Journal du Luxe : Pouvez-vous nous en dire plus sur la place des valeurs écologiques et durables dans l'acte d'achat des produits de luxe ?
Guillaume des Rotours et Raquel Navalón De La Rosa, KPMG : Les valeurs écologiques et durables prennent une place de plus en plus importante dans l'achat de produits de luxe, car les consommateurs deviennent plus conscients des impacts environnementaux et sociaux de leurs choix. Ils se disent d’ailleurs prêts à payer plus cher pour des articles éco-conçus, mais cela reste encore à prouver au niveau de l’acte d’achat.
D’après notre dernière étude KPMG "Future of Luxury" menée auprès des experts et professionnels du secteur, les enjeux ESG sont désormais reconnus comme prioritaires aux plus hauts niveaux de décision de l’entreprise. Pour les professionnels du luxe interrogés, si la qualité et le caractère artisanal des produits restent prioritaires (41 %), le développement durable figure dans le top 3 des priorités citées pour le secteur (37 %), juste derrière le caractère unique des produits (38 %) et devant la responsabilité sociale (36 %). Pour répondre à la demande des consommateurs, les marques de luxe mettent en place des stratégies de durabilité, travaillent à l’éco-conception de leurs produits et à l’optimisation de leurs productions pour répondre au plus près de la demande de leurs clients. La transparence et la traçabilité sont également cruciales, les consommateurs veulent connaître la provenance et les conditions de fabrication des produits qu’ils achètent. Le "digital product passport" qui prendra effet en 2027 pour l’industrie de la mode permettra de répondre à cette attente des consommateurs. De plus, les consommateurs recherchent des expériences d'achat cohérentes avec leurs valeurs écologiques, ce qui imposent aux Maisons de trouver le juste milieu entre expérience exceptionnelle et frugalité d’impact. Des emballages à la conception des boutiques, tout est en train d’être repensé au regard des objectifs fixés dans les stratégies RSE.

◆ **Données fournies**
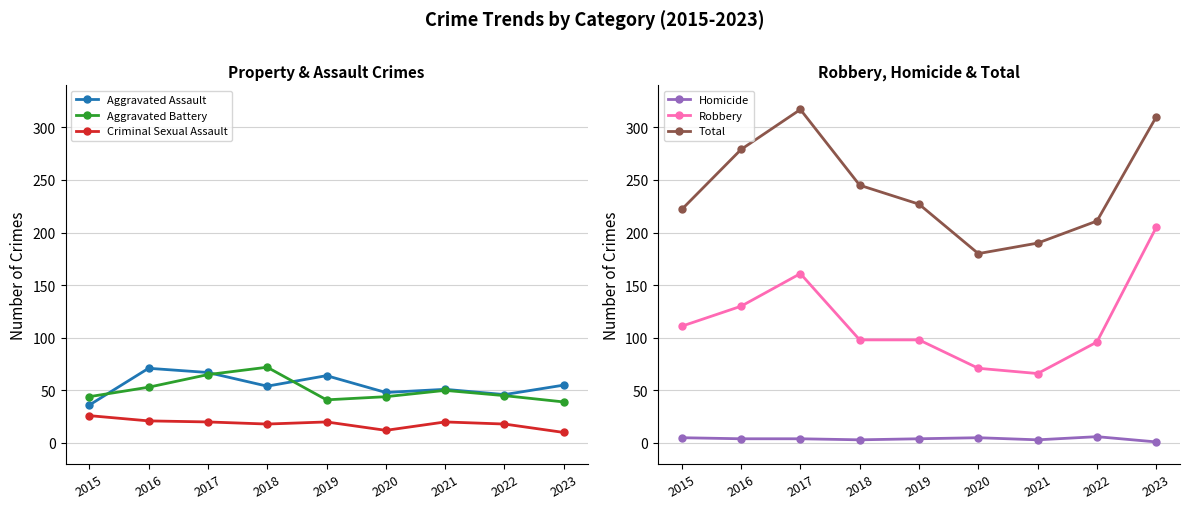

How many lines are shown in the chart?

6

* * *

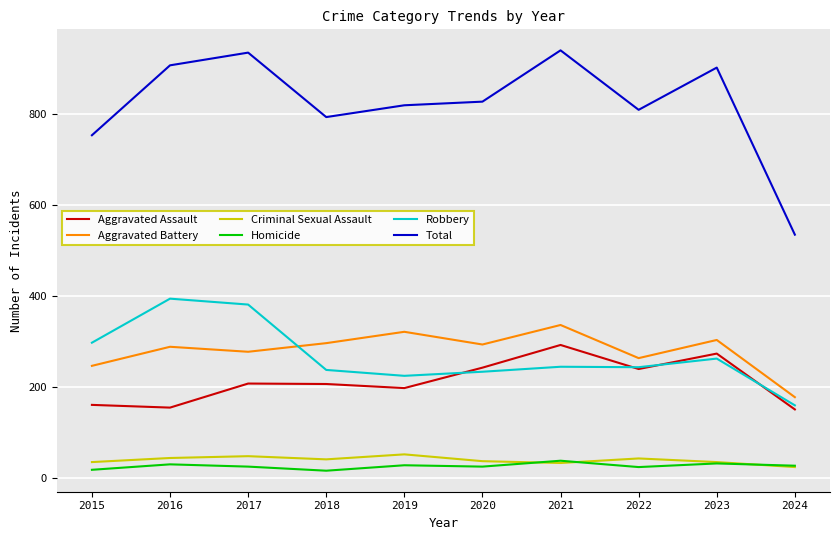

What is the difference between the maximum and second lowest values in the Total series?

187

--

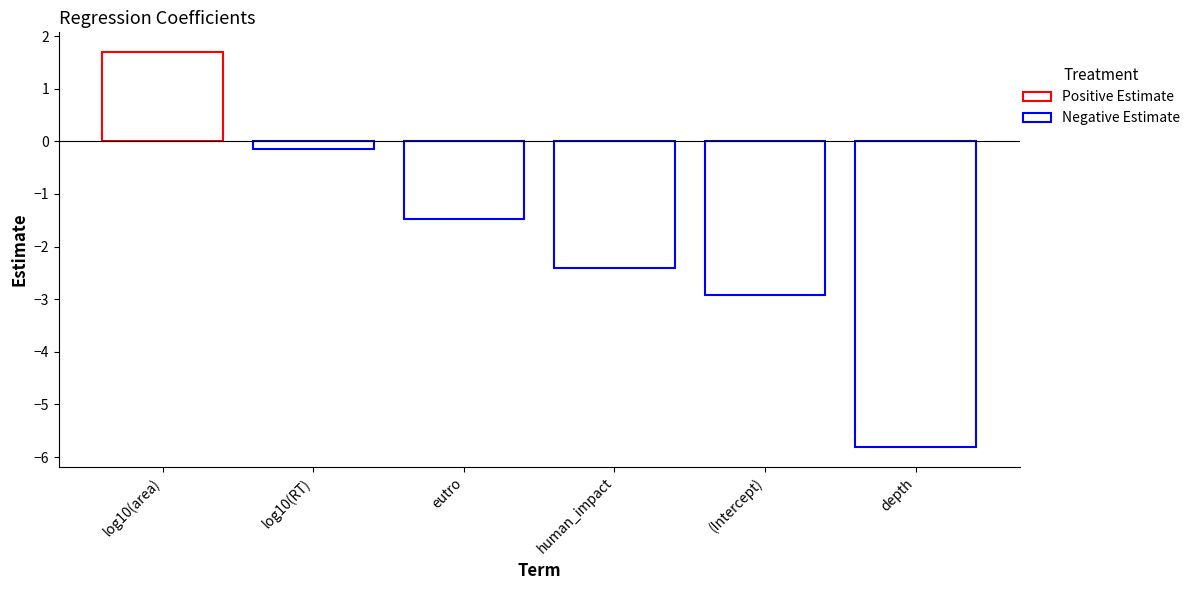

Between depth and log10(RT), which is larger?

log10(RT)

◆ **Travail à faire**
**A)** Relevez dans l'extrait, avec leur pourcentage, toutes les priorités du secteur citées par les professionnels du luxe interrogés.
**B)** Extrayez des enregistrements chaque ligne contenant la chaîne « lines », en tenant compte de la casse.
Ces enregistrements sont sans lien avec l'extrait.

◆ **Corrigé**
**A)**
- la qualité et le caractère artisanal des produits (41 %)
- le caractère unique des produits (38 %)
- le développement durable (37 %)
- la responsabilité sociale (36 %)

**B)**
How many lines are shown in the chart?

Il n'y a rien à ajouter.